The US and Mexico form a prime example of the influence a core country can exert on its peripheral neighbor. Internal changes in US laws and greater cooperation on the US-Mexico border have increased the relevance of such cooperation and funding to be applied to Mexico’s southern border. Moreover, these collaborations and cooperations precipitated internal legal and policy changes in Mexico, which support the rights of migrants on paper, but follow the same restrictive notions of US policies in practice. Far from being an emigrant country only concerned with how the northern neighbor treats Mexican citizens, Mexico has become a transit and immigration country with a new migration law on the books. Its migration policy has developed alongside these collaborations and has the same goals as in the US: deterrence and containment. This change is not unusual when realizing that transnational governance methods are imbued with power imbalances that favor core countries. Still, it is somewhat astounding that peripheral countries adopts the same viewpoint as quickly as they have; leading to the conclusion that Mexico is slowly shifting its position and is becoming part of the core.

From a transnational governance perspective, this seems a success story: the system works as intended. Information-sharing, capacity-building, and ultimately transnational harmonization – all of the elements are present and provide a viable governance system of a transnational phenomenon. The question remains of course whether the system in place is one we want to have.

Notes

[1] Cf. Hathaway and Gammeltoft-Hansen (2015). Nevertheless, even Hathaway and Gammeltoft-Hansen look at the issue from the perspective of human rights and refugee law, not from the perspective of migration governance.

[2] Slaughter (2005, 25) notes specifically that looking through the disaggregated state lens, states can be more effective in realizing global governance.

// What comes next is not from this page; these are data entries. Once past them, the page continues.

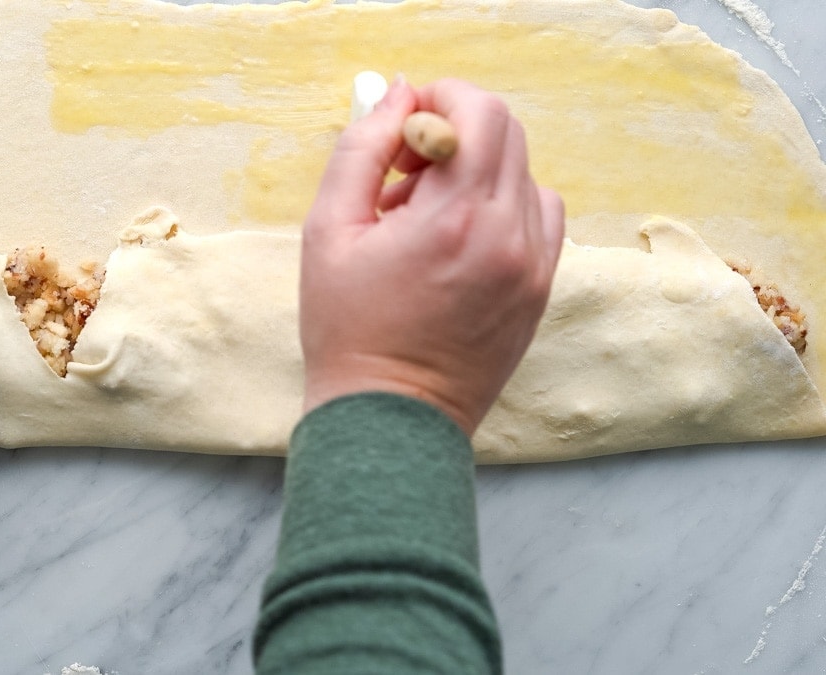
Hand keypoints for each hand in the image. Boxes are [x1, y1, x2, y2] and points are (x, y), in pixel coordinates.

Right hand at [299, 77, 564, 434]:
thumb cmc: (347, 331)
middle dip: (455, 129)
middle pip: (507, 133)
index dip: (438, 99)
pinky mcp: (540, 290)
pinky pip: (540, 217)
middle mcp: (506, 235)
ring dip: (477, 171)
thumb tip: (397, 95)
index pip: (478, 112)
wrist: (388, 419)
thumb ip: (361, 150)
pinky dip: (503, 207)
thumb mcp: (327, 231)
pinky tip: (460, 238)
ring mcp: (533, 266)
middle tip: (406, 169)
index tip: (403, 124)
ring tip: (428, 214)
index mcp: (452, 218)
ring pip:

[3] Cf. Nethery, Rafferty-Brown, and Taylor (2013, 94–98); Helbling and Leblang, (2019, 259–260).

[4] Designating Aliens for Expedited Removal, Fed Reg 35,409 (23 July 2019) (making any alien less than two years in the US removable via expedited procedures regardless of where apprehended).

[5] Sum of funds appropriated through 2019.

[6] Sum of funding in the given years deriving from the Foreign Military Financing and International Military and Eduction Training funds.

[7] The funding amounts varied between $3 and $8 million; however, there were two spikes in funding in 2008 and 2010 of over $116 and over $260 million, respectively.

[8] Ley General de Población, Diario Oficial de la Federación, 7 de enero de 1974 (Mexico), Art 103.

[9] Originally reported by Dave Gibson, ‘DHS Official: Our Southern Border Is Now with Guatemala’ Examiner.com (no longer accessible).